## TASK
Lines that include the word "Table" should be copied from the listing that follows.

## TASK DATA
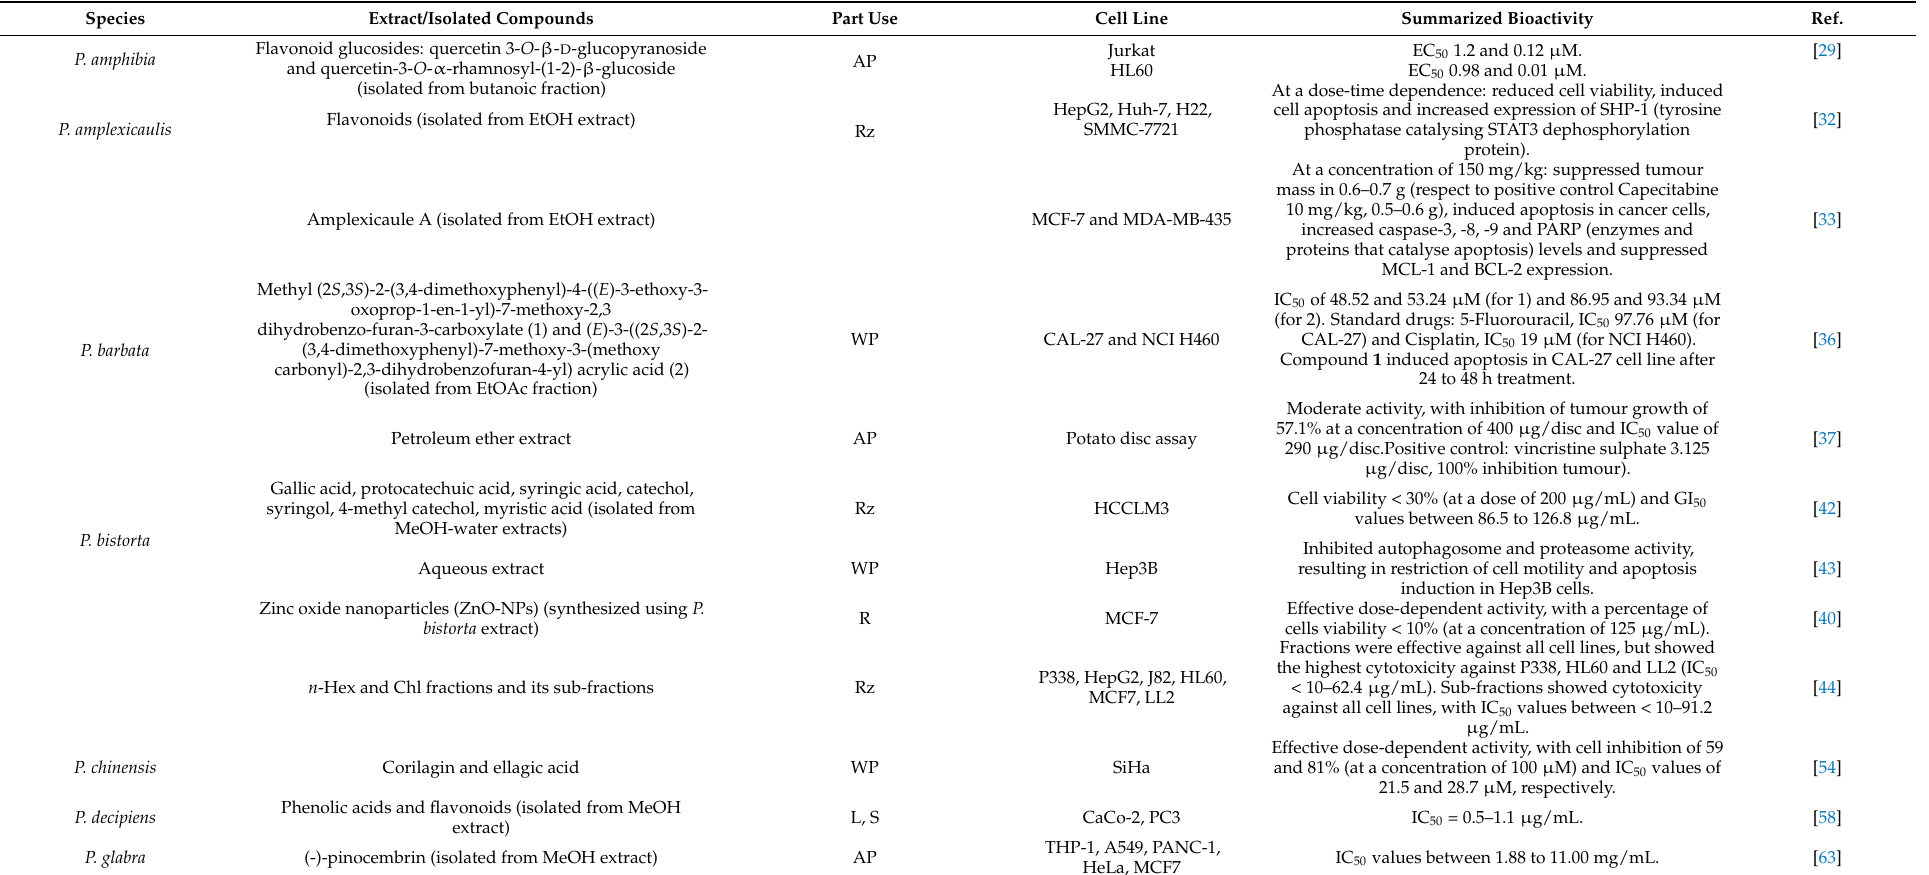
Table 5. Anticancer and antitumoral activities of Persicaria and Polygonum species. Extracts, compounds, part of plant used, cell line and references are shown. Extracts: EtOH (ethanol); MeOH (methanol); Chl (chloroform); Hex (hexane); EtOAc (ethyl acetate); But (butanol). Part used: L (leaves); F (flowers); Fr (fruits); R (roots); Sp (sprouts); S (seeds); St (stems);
==
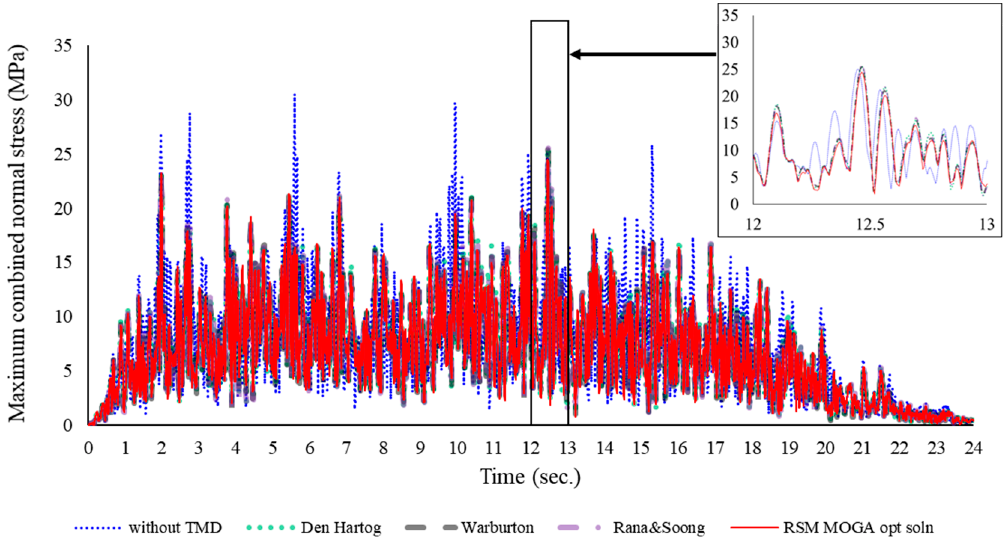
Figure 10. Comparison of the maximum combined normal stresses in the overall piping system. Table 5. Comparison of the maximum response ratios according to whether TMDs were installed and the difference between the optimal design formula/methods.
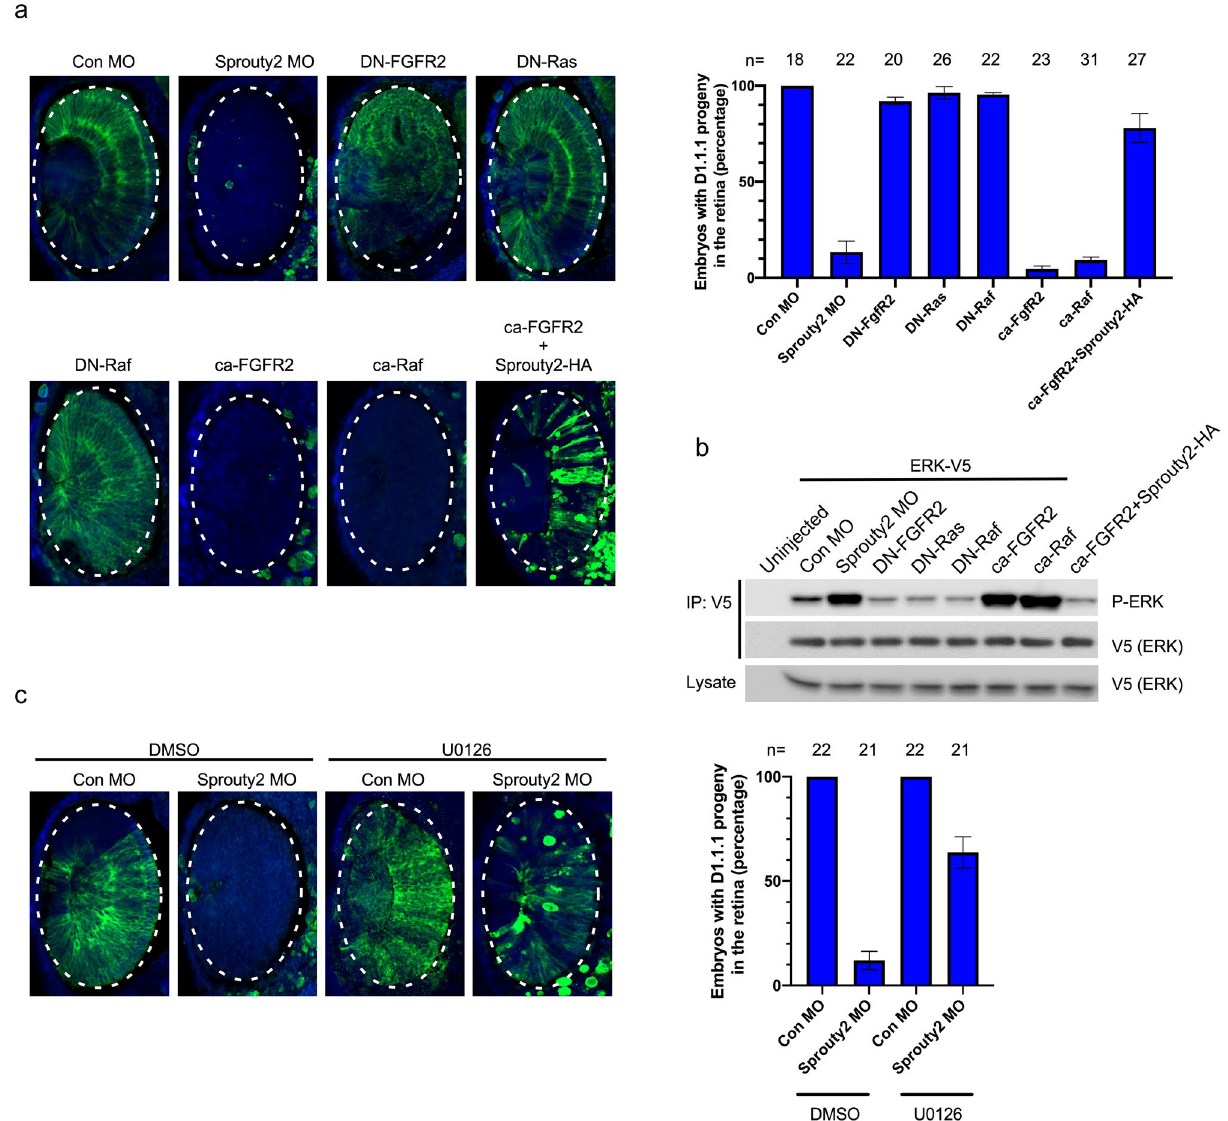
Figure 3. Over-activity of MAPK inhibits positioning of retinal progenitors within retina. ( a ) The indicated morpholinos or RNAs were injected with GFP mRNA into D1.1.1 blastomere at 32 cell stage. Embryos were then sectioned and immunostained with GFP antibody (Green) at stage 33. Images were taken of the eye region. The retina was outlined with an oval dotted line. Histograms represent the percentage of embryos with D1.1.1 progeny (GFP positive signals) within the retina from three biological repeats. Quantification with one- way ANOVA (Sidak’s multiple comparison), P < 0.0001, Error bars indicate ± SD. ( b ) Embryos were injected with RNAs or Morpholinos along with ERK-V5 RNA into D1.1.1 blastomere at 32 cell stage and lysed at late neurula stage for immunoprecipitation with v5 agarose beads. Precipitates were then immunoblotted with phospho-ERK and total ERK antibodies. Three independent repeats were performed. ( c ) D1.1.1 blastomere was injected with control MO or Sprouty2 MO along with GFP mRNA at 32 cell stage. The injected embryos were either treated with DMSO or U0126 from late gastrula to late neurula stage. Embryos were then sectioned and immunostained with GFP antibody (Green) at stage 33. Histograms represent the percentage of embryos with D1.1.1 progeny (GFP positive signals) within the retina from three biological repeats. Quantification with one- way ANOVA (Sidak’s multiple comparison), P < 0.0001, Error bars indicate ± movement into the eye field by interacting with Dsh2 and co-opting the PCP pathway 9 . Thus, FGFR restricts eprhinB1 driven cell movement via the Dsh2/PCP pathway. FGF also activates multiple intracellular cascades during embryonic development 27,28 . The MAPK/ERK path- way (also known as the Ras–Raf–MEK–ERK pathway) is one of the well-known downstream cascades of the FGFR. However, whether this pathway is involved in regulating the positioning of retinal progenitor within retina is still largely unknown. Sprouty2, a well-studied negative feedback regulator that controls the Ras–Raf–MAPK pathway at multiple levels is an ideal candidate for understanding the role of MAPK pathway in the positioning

## TASK RESULT
Table 5. Anticancer and antitumoral activities of Persicaria and Polygonum species. Extracts, compounds, part of plant used, cell line and references are shown. Extracts: EtOH (ethanol); MeOH (methanol); Chl (chloroform); Hex (hexane); EtOAc (ethyl acetate); But (butanol). Part used: L (leaves); F (flowers); Fr (fruits); R (roots); Sp (sprouts); S (seeds); St (stems);
Figure 10. Comparison of the maximum combined normal stresses in the overall piping system. Table 5. Comparison of the maximum response ratios according to whether TMDs were installed and the difference between the optimal design formula/methods.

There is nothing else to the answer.